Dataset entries
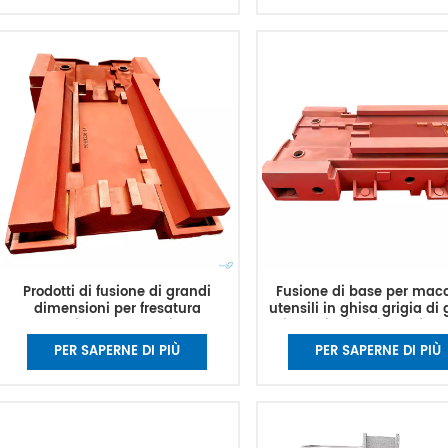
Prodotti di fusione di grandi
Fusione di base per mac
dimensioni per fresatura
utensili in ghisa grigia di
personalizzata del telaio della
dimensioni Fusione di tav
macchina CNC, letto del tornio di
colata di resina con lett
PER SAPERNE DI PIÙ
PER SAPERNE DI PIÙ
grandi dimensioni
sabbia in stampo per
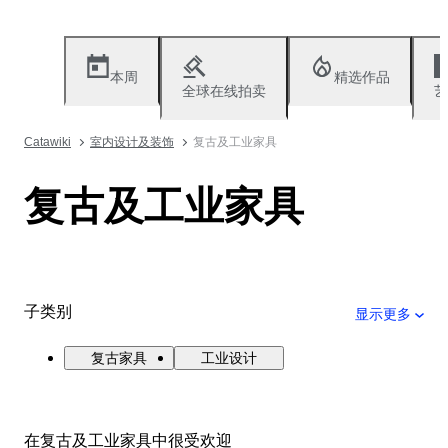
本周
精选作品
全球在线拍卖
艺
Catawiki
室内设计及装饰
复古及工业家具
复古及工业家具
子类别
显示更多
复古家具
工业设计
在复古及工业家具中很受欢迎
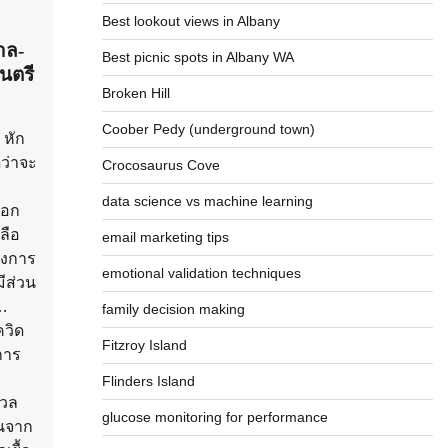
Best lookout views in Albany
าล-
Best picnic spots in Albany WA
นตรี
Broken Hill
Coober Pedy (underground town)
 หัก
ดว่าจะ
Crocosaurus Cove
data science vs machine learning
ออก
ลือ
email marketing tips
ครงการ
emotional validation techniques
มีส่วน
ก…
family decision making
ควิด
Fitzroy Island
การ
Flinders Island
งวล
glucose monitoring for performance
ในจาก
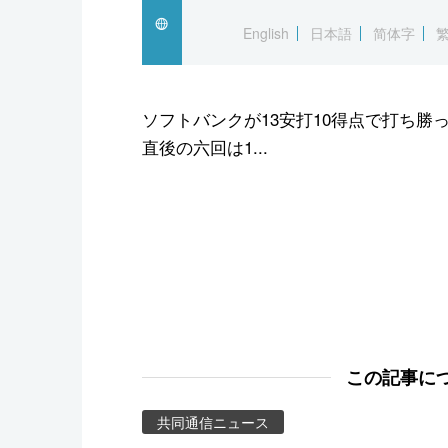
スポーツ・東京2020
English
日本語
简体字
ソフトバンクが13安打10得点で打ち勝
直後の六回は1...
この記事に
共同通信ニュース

## WHAT YOU SHOULD DO
Pull from the data each line where the string "grandi" turns up.

## RESULT OF THIS EXERCISE
Prodotti di fusione di grandi
grandi dimensioni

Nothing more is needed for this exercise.